Metro gains majority stake in Gulf Alumina, rival bid falls by the wayside

5th December 2016 By: Esmarie Iannucci - Creamer Media Senior Deputy Editor: Australasia

PERTH (miningweekly.com) – ASX-listed Metro Mining has declared its takeover offer for Gulf Alumina unconditional, after shareholders representing some 57.3% of the company’s issued capital accepted its offer.

Metro initially offered Gulf shareholders a choice between 60c in cash a share, or a cash and shares alternative of 50c in cash and one metro share for each Gulf share held, to rival a bid from fellow-listed Moly Mines.

The offer was increased to either 62c in cash, or 52c in cash plus one share in Metro, for each Gulf share held. The company has also extended its offer period by just under three weeks, to December 23.

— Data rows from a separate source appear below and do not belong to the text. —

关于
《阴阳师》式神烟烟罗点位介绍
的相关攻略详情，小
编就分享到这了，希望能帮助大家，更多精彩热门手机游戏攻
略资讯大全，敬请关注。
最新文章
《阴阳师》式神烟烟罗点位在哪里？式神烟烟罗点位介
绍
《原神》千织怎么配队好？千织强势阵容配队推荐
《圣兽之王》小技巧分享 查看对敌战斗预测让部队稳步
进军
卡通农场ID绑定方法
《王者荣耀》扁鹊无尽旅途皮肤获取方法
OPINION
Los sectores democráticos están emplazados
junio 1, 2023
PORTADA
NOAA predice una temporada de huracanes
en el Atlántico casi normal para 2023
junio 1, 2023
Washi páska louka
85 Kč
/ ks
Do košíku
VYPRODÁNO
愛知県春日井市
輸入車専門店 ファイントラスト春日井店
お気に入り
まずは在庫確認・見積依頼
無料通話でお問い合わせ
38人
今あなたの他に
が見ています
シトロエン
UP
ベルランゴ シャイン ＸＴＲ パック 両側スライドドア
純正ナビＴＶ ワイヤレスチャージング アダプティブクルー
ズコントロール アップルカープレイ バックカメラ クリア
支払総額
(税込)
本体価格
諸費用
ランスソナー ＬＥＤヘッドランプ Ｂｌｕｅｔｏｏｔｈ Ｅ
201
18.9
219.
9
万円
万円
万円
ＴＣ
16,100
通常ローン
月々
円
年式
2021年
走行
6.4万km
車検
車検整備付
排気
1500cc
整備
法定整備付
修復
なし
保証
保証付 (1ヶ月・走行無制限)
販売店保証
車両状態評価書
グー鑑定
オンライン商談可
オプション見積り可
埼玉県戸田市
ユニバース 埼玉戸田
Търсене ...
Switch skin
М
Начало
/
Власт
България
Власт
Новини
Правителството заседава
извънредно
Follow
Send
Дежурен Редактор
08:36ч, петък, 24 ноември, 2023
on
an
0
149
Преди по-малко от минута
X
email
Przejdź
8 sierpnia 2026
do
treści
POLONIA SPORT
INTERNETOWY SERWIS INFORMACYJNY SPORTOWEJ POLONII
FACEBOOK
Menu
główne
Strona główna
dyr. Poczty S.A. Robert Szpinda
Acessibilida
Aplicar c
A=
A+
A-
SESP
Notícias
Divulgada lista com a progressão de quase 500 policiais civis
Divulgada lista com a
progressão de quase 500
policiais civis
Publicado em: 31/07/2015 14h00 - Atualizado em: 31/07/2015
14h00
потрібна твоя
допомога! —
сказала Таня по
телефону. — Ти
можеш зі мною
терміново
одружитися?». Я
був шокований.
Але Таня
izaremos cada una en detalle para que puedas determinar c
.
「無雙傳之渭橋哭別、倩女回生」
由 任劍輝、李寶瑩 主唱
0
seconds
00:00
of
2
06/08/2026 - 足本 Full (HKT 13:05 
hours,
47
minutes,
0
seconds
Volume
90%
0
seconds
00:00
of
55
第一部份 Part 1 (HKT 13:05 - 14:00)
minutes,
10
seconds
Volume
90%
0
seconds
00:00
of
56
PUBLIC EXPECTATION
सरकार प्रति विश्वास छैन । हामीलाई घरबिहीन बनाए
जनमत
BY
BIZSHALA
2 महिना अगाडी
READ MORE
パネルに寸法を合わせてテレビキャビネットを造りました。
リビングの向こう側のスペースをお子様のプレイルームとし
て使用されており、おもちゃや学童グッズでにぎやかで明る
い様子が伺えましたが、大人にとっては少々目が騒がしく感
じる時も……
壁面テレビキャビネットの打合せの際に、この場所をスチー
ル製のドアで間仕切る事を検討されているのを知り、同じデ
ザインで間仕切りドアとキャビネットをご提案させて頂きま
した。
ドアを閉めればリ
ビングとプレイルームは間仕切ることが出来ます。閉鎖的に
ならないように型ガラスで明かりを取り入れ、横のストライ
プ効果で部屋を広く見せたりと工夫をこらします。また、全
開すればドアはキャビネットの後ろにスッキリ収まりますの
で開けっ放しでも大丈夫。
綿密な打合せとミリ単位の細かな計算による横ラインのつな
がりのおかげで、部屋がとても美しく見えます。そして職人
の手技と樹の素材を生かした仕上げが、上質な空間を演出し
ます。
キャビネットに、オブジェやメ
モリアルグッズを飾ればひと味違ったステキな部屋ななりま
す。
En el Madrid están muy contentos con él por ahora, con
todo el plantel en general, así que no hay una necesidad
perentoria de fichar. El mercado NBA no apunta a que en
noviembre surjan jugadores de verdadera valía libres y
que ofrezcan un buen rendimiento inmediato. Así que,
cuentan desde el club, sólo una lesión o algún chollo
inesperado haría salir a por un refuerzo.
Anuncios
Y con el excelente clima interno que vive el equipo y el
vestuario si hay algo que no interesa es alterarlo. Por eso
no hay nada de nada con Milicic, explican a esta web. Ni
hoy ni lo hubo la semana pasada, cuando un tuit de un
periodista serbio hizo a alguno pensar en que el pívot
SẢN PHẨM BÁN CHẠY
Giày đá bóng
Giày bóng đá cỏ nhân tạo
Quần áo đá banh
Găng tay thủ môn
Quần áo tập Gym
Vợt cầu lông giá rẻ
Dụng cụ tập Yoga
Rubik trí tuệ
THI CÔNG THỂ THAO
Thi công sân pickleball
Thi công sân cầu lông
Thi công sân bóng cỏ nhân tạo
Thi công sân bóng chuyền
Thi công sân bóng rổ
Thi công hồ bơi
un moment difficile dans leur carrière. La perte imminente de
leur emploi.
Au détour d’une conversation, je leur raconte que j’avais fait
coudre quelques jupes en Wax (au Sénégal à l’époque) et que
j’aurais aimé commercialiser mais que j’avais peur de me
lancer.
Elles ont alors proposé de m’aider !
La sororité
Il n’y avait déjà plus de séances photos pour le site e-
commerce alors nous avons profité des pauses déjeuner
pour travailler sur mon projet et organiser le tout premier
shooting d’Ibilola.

The Moly Mines bid has fallen by the wayside, after the ASX determined that it would not allow Moly to relist, should it proceed with the acquisition of Gulf, citing concern over the ownership of Moly’s largest shareholder, the Hanlong Group.

With Metro now gaining the majority interest in Gulf, the company said on Monday that it would proceed with the compulsory acquisition of the remaining Gulf shares.

Furthermore, the company would immediately start work to integrate Metro and Gulf’s adjoining bauxite projects on Western Cape York, with a view to creating a large, independent, long life, low capital cost and high margin Australian bauxite company.

Metro would also prepare a bankable feasibility study that would reflect a higher production rate, and a longer mine life than could be achieved at its standalone Bauxite Hills project, north of Weipa in Queensland. The study was expected to reflect synergies of some A$200-million, which could be realised by integrating the Gulf and Metro project areas.

The integrated project would have a bauxite reserve of over 95-million tonnes.